8. Subsequent Events

On May 16, 2022, the Company completed its acquisition of Atrin Pharmaceuticals Inc. (“Atrin”), a privately held biotechnology company focused on the discovery and development of novel therapeutics targeting proteins in the DNA damage response, or DDR, pathway in oncology through synthetic lethality, in accordance with the terms of the Agreement and Plan of Merger, signed and closed on May 16, 2022 (the “Merger Agreement”). Under the terms of the Merger Agreement, at the closing of this merger, the Company issued the securityholders of Atrin 1,117,394 shares of common stock and 2,949,630 shares of Series A non-voting convertible Preferred Stock (“Series A Preferred Stock”). The Series A Preferred Stock is non-voting and is contingently convertible into common stock subject to stockholder approval. Following stockholder approval, each share of Series A Preferred Stock is convertible into 10 shares of

common stock at any time at the option of the holder thereof, subject to certain limitations. On a pro forma basis and based upon the number of shares of Aprea common stock and preferred stock issued in the acquisition, holders of Aprea equity immediately prior to the acquisition will own approximately 41.2% of Aprea on an as-converted basis and former Atrin equity holders will own approximately 58.8% of Aprea on an as-converted basis immediately after these transactions. The Company expects to account for this purchase as an asset acquisition as substantially all of the fair value of the gross assets acquired was concentrated in a single identifiable asset. The Company’s primary focus is expected to shift to the discovery and development of proprietary molecules targeting DNA Damage Response pathways in oncology and synthetic lethality.
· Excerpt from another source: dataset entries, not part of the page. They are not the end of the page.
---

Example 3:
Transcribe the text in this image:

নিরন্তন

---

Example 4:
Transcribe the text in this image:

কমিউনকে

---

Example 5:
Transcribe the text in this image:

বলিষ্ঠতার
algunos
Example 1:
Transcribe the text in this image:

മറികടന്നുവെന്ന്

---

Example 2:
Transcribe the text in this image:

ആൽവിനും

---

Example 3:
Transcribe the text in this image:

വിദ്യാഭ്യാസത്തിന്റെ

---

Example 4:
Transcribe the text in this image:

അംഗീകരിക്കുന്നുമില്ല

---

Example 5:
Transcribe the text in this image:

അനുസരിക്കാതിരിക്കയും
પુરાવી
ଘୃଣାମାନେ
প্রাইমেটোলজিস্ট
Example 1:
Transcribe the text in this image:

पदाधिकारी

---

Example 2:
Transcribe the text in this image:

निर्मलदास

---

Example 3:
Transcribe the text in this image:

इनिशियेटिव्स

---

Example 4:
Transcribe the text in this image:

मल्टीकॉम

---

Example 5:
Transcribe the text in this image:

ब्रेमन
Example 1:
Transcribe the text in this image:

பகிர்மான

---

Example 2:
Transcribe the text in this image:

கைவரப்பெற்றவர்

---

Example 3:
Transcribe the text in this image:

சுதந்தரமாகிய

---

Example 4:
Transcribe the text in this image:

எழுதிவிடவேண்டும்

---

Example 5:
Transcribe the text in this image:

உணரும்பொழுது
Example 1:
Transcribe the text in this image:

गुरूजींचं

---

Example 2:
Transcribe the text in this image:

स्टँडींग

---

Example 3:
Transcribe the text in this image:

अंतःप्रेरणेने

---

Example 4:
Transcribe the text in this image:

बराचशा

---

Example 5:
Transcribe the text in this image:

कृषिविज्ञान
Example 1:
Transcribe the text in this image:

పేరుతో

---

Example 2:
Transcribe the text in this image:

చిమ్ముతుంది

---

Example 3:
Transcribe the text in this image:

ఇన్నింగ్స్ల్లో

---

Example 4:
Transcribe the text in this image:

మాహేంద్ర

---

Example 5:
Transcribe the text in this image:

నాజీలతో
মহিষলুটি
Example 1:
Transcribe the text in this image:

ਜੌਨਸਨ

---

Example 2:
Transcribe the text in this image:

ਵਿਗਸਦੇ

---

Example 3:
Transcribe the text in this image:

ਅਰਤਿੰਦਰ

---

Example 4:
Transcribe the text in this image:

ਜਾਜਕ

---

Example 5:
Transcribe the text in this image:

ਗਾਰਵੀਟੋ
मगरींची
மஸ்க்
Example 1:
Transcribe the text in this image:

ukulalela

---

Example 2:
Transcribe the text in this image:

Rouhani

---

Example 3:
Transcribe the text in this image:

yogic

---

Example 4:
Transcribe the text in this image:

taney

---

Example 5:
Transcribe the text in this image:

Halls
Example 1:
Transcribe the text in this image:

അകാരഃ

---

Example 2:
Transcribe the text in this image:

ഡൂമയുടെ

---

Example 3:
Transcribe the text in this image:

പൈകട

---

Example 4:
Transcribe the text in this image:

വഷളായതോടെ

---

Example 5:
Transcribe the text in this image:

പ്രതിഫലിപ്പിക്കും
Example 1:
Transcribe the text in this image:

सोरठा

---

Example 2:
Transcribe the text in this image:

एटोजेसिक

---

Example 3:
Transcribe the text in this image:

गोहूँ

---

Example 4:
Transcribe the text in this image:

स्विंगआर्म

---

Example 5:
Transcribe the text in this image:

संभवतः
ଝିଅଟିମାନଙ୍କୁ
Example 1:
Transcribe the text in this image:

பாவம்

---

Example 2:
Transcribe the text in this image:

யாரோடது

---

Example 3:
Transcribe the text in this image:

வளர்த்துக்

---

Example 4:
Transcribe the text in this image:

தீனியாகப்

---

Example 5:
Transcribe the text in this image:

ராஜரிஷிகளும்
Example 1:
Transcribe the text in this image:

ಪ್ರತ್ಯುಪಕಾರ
The acquisition was approved by the Board of Directors of Aprea and the Board of Directors and the requisite equity holders of Atrin. The closing of the transactions was not subject to the approval of Aprea stockholders. The Company has agreed to hold a stockholders’ meeting to, among other items, ask the stockholders to approve the conversion of the Series A Preferred Stock into shares of common stock.

In connection with the transaction, a non-transferable contingent value right (a “CVR”) will be distributed to the Aprea stockholders of record as of the close of business on May 13, 2022. Holders of the CVR will be entitled to receive certain stock and/or cash payments from proceeds received by the Company, if any, related to the disposition of its legacy assets in the 2 year period following the closing of the transaction. The CVR is expected to be distributed to eligible stockholders approximately 30 days from the closing of the Atrin acquisition.